LONDON: Organisers of the world’s first electric scooter series say they are on a mission to promote and develop micromobility as a safe and integrated element of city life after a race debut in London.
Khalil Beschir, a co-founder of the eSkootr championship, saw a role similar even to the one played by motorsport in the early days of the automobile.
“Yes, we are creating a new sport, we are creating an accessible sport,” the Lebanese entrepreneur and former car racer told Reuters ahead of Saturday’s race.
“At the same time we have a mission to help governments, cities, to develop safe riders and to work with cities on the right way of using these scooters.”
“It’s where cars used to be in 1910,” he said of the arrival in numbers of electric scooters on city streets four or five years ago.
“People complained about them, hated them when they came to the cities: ‘they are not safe, they are everywhere’,” he said. “We use the racing to be a lab, of safety, of infrastructure, of technology.
“This is the aim of eSC — to develop this, as motorsport and Formula One did with the car industry.”
Austrian former F1 racer and twice Le Mans 24 Hours winner Alex Wurz, who is also the chairman of the Grand Prix Drivers’ Association (GPDA), is a co-founder along with Brazilian former Formula E champion Lucas Di Grassi.
Formula One veteran Nico Hulkenberg has a team and there are plenty of people in the background with links to motorsport’s world body, the International Automobile Federation (FIA).
The series has, however, set up its own commission, headed by Wurz, with a stated aim “to regulate and promote the safe and sustainable development of micromobility in sport and urban micromobility”.
“We think that we have a really strong product,” Wurz, who first started working on the concept in 2018, told Reuters at a former newspaper printing site in London’s Docklands that hosted the first race.
“We have a huge opportunity for grassroots sport to be definitely the cheapest motorsport entry you can find and then a career ladder through to world championship level.
“Beside our sporting ambition, from the first minute I said micromobility is such a hot, fast growing topic and sector we have an obligation to create a synergy between racing and road safety.”
Insurers see e-scooters as inherently more dangerous than bikes or cars while trial projects for e-scooter providers in some cities have featured speed restrictions and tight regulations.
In London, electric scooters are a common sight but currently legal only on private land or via authorised hire schemes, although the government has said it is planning new rules to expand usage.

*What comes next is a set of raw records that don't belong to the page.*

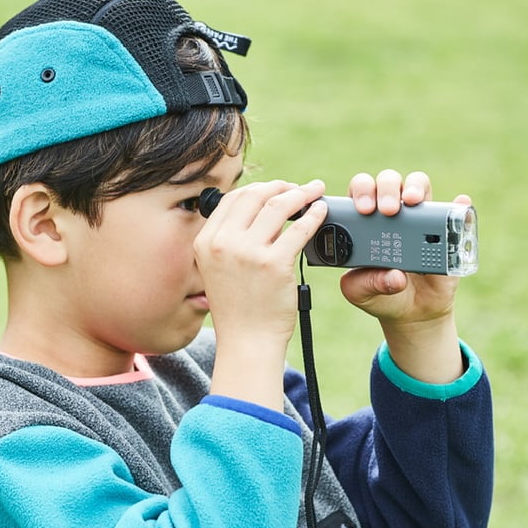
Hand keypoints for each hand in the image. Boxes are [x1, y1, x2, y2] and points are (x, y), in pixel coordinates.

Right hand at [195, 179, 327, 408]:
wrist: (247, 341)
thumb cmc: (238, 307)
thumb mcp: (217, 269)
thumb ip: (228, 240)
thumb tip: (257, 208)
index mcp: (205, 242)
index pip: (233, 199)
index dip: (259, 189)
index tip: (276, 190)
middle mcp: (222, 243)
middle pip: (255, 195)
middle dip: (282, 186)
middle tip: (301, 188)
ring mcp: (247, 253)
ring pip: (279, 205)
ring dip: (301, 194)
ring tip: (315, 194)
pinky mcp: (274, 264)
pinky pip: (300, 228)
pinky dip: (315, 215)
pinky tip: (322, 213)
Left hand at [340, 169, 468, 382]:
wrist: (411, 310)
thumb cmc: (378, 294)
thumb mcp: (360, 292)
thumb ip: (366, 284)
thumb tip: (396, 277)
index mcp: (362, 221)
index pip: (359, 192)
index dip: (361, 192)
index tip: (364, 210)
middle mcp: (390, 212)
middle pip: (387, 182)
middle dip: (386, 189)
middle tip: (388, 210)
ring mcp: (419, 218)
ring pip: (418, 185)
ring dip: (415, 187)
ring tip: (413, 202)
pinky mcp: (446, 229)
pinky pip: (455, 210)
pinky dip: (458, 205)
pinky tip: (459, 204)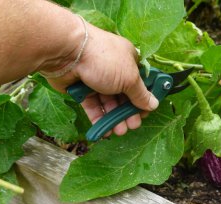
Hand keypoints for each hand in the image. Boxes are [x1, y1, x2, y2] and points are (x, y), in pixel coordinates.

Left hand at [44, 21, 158, 136]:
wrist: (67, 54)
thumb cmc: (103, 60)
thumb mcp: (129, 78)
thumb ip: (141, 94)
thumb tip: (153, 104)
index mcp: (128, 61)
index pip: (140, 82)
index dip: (143, 98)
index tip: (145, 113)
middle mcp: (113, 70)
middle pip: (125, 95)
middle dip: (129, 112)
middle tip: (132, 126)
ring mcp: (97, 80)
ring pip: (109, 103)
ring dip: (115, 118)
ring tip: (119, 131)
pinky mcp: (82, 90)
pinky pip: (94, 106)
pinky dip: (99, 119)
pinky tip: (105, 131)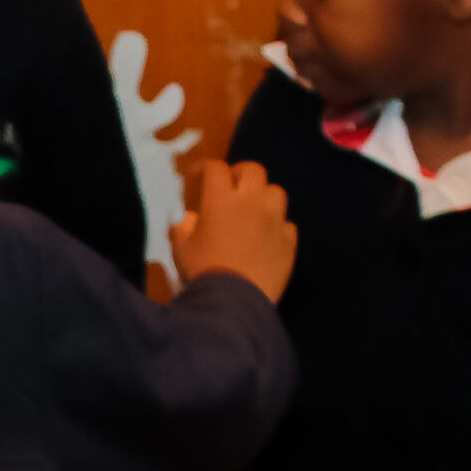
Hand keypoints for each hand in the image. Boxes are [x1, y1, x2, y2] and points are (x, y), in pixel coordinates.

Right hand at [169, 160, 297, 301]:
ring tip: (255, 210)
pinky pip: (287, 225)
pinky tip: (268, 238)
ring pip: (276, 192)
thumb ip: (183, 229)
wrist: (234, 302)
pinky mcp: (288, 242)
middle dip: (240, 173)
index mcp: (221, 200)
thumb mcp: (181, 250)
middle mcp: (252, 202)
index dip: (204, 167)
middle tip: (232, 185)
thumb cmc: (203, 272)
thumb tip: (189, 220)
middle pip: (253, 170)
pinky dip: (277, 227)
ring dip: (264, 196)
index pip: (215, 168)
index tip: (196, 176)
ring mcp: (274, 221)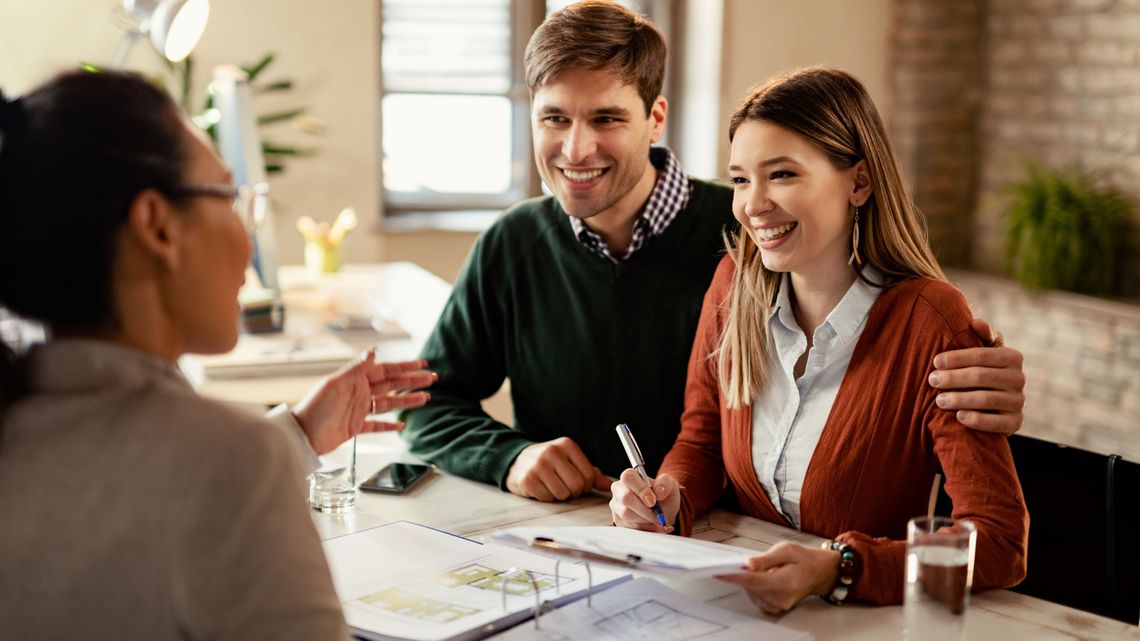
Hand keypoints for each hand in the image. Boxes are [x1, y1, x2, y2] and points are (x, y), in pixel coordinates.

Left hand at [293, 350, 434, 453]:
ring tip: (426, 398)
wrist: (302, 435)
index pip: (386, 370)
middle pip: (391, 385)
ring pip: (389, 404)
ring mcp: (358, 410)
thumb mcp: (336, 384)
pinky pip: (377, 425)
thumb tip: (373, 351)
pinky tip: (402, 425)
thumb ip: (356, 369)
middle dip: (412, 381)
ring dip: (407, 401)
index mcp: (355, 380)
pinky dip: (390, 425)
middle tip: (431, 379)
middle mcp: (359, 393)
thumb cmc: (315, 408)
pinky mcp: (355, 427)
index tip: (421, 364)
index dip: (404, 367)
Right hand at [505, 437, 611, 501]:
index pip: (588, 474)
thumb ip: (591, 473)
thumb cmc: (549, 463)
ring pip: (563, 494)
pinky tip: (541, 488)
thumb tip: (610, 485)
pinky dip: (546, 498)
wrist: (516, 462)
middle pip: (577, 485)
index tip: (577, 484)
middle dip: (573, 492)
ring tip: (551, 486)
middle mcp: (552, 452)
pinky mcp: (528, 479)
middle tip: (564, 487)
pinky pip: (547, 498)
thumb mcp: (570, 461)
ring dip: (559, 496)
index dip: (585, 485)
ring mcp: (538, 465)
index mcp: (567, 445)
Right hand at [609, 469, 679, 532]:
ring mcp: (616, 505)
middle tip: (657, 515)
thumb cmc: (664, 496)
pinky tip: (652, 525)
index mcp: (629, 477)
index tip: (653, 501)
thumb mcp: (671, 486)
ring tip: (656, 520)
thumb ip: (666, 483)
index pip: (629, 478)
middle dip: (644, 509)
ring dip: (645, 520)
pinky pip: (629, 526)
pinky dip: (645, 528)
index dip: (641, 490)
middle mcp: (619, 489)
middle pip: (625, 498)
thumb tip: (659, 491)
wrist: (663, 512)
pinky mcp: (618, 520)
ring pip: (626, 514)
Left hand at [717, 542, 838, 614]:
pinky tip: (765, 578)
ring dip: (751, 579)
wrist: (818, 572)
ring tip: (766, 569)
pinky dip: (755, 586)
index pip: (753, 581)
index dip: (734, 576)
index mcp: (786, 582)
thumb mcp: (786, 549)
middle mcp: (781, 598)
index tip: (718, 572)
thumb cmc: (804, 559)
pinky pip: (755, 596)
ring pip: (750, 591)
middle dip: (743, 573)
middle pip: (750, 586)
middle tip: (749, 561)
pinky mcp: (774, 608)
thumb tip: (748, 564)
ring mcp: (778, 605)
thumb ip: (765, 558)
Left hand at [929, 317, 1025, 434]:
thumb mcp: (985, 351)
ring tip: (939, 400)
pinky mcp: (1016, 422)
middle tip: (932, 380)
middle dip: (954, 378)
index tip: (935, 362)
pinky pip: (998, 423)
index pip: (982, 355)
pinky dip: (978, 420)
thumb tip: (976, 322)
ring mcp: (1019, 401)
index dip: (957, 358)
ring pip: (987, 399)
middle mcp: (1019, 378)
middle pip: (982, 376)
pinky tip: (959, 417)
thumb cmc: (983, 370)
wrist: (995, 404)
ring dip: (960, 399)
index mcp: (1013, 357)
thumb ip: (983, 336)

Wurz said it was “mind blowing” how many interested cities and stakeholders had approached eSC, and he hoped to have an influence on urban design.
“The way we are consuming mobility is fundamentally changing,” he added.
“In the future some of our roads will actually become living space, a shared space where you walk, some on cycles, some on electric scooters and we need to co-exist.
“And we can. That’s the journey — to educate people, to regulate, to create the engineering. How we are separated but yet together. The legislation needs to be in line.”
The eSkootr machines raced by 30 riders from 10 teams weigh some 40kg and feature two six kw motors with top speeds in excess of 100kph.
The tyres are produced from vegetable oil and the grip allows the male and female riders — drawn from sports ranging from snowboarding and speed skating to hockey, cycling and motorbikes — to lean 60 degrees into the corners.
The inaugural winner around the 12-turn 470 metre course was Swiss rider Matis Neyroud, ahead of Britain’s Dan Brooks and India’s Anish Shetty.
Other races will follow in Switzerland, Italy, France, Spain and the United States with Asia and Africa likely to be added from next season.
A global broadcast agreement has been signed for races to be shown in more than 200 countries on sports streaming platform DAZN.
“I think it will catch on. Everyone I’ve told about it and who has seen about it, they think it’s so interesting and going to be fun,” said Britain’s former BMX world championship bronze medallist Tre Whyte. “I just loved it straight away.”